TEXTAUSSCHNITT.
Am Mittwoch erklärte der ukrainische Präsident vor jungen Offizieren der ukrainischen Armee, "die Perspektive der Wiederaufnahme vollständiger Kriegshandlungen im Osten, weil der Aggressor Russland die Verpflichtungen im Abkommen von Minsk systematischen verletzt, ist klar auf unseren Radargeräten zu sehen."

Präsident Poroschenko erklärte am Montag, dass die Regierung sich "rebooten" müsse. Bild: president.gov.ua

Mit dem Vorwurf gegen Russland lenkt Poroschenko vom eigenen Versäumnis ab. Denn nach dem Minsker Abkommen müsste die Werchowna Rada Gesetze erlassen, welche Wahlen in den sogenannten "Volksrepubliken" möglich machen. Diese Gesetze müssten laut Abkommen von Minsk mit den Vertretern der "Volksrepubliken" abgestimmt. Doch das ist bisher nicht passiert.

Die "Volksrepubliken" Donezk und Lugansk hatten - um den Konflikt mit Kiew nicht unnötig zu verschärfen - ihre für Oktober/November 2015 geplanten Wahlen auf den 20. April 2016 (Donezk) beziehungsweise 24. April 2016 (Lugansk) verlegt. Doch die Moskauer Nesawisimaja Gaseta deutete an, dass eine weitere Verschiebung der Wahlen in das Jahr 2017 möglich sei. Zu den Wahlen in den "Volksrepubliken" wollen die dortigen Verwaltungen keine Parteien aus der Ukraine zulassen.

Geheimabsprachen zwischen Poroschenko und Jazenjuk?

Die Bürger in der Ukraine sind schwer enttäuscht von Regierung und Präsident. Die nach dem Staatsstreich in Kiew vor zwei Jahren gemachten Ankündigungen von der Entmachtung der Oligarchen und dem Ausmerzen der Korruption blieben leere Worte. Den spürbaren Popularitätsverlust von Ministerpräsident Jazenjuk und Präsident Poroschenko, versuchte letzterer mit einem geschickten Manöver zu übertünchen. Kiewer Journalisten und politische Beobachter aus dem Maidan-Spektrum halten das Misstrauensvotum vom 16. Februar gegen Jazenjuk für ein zwischen Petro Poroschenko, Arseni Jazenjuk und den Oligarchen Rinat Achmetow, Igor Kolomoiski und Sergej Lewotschkin abgesprochenes Manöver, mit dem ein "Neustart" vorgegaukelt werden sollte.

Ministerpräsident Arseni Jazenjuk gestern in der Rada. Bild: kmu.gov.ua

Die Inszenierung ist gründlich in die Hose gegangen. Zu offensichtlich war das merkwürdige Abstimmungsverhalten der Abgeordneten am 16. Februar. In einer ersten Abstimmung hatten 247 der 450 Parlamentarier die Arbeit der Regierung als "nicht befriedigend" gerügt. Dann gab es eine Sitzungspause, die zahlreiche Abgeordnete nutzten, um den Sitzungssaal zu verlassen, um sich an der der zweiten Abstimmung über den Misstrauensantrag gegen die Regierung Jazenjuk nicht beteiligen zu müssen.

GEGEBENE DATEN.
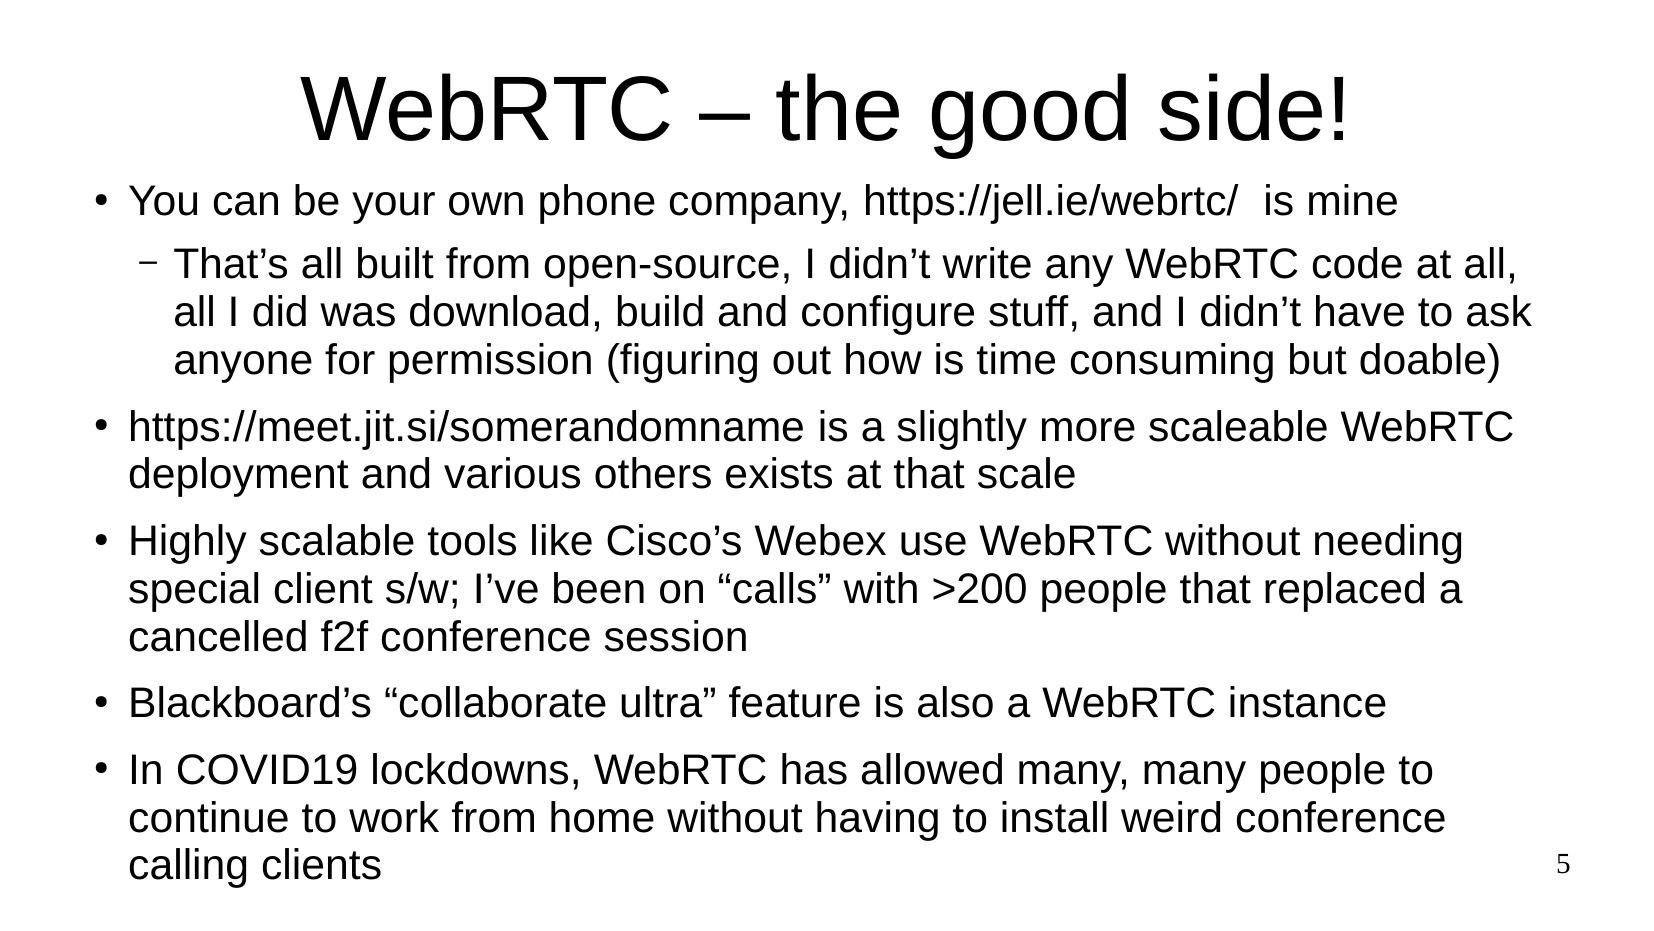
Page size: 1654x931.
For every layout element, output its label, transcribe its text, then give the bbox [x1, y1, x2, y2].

title WebRTC – the good side! [82, 5, 1571, 177]
list You can be your own phone company, https://jell.ie/webrtc/ is mine That’s all built from open-source, I didn’t write any WebRTC code at all, all I did was download, build and configure stuff, and I didn’t have to ask anyone for permission (figuring out how is time consuming but doable) https://meet.jit.si/somerandomname is a slightly more scaleable WebRTC deployment and various others exists at that scale Highly scalable tools like Cisco’s Webex use WebRTC without needing special client s/w; I’ve been on “calls” with >200 people that replaced a cancelled f2f conference session Blackboard’s “collaborate ultra” feature is also a WebRTC instance In COVID19 lockdowns, WebRTC has allowed many, many people to continue to work from home without having to install weird conference calling clients [82, 177, 1571, 897]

AUFGABENSTELLUNG.
Gib aus dem Textausschnitt über die Lage in der Ukraine die Stelle wortgetreu wieder, die mit den Worten „Die Bürger in“ beginnt und mit „vorgegaukelt werden sollte.“ schließt. Die Daten werden hier nicht gebraucht.

DIE LÖSUNG.
Die Bürger in der Ukraine sind schwer enttäuscht von Regierung und Präsident. Die nach dem Staatsstreich in Kiew vor zwei Jahren gemachten Ankündigungen von der Entmachtung der Oligarchen und dem Ausmerzen der Korruption blieben leere Worte. Den spürbaren Popularitätsverlust von Ministerpräsident Jazenjuk und Präsident Poroschenko, versuchte letzterer mit einem geschickten Manöver zu übertünchen. Kiewer Journalisten und politische Beobachter aus dem Maidan-Spektrum halten das Misstrauensvotum vom 16. Februar gegen Jazenjuk für ein zwischen Petro Poroschenko, Arseni Jazenjuk und den Oligarchen Rinat Achmetow, Igor Kolomoiski und Sergej Lewotschkin abgesprochenes Manöver, mit dem ein "Neustart" vorgegaukelt werden sollte.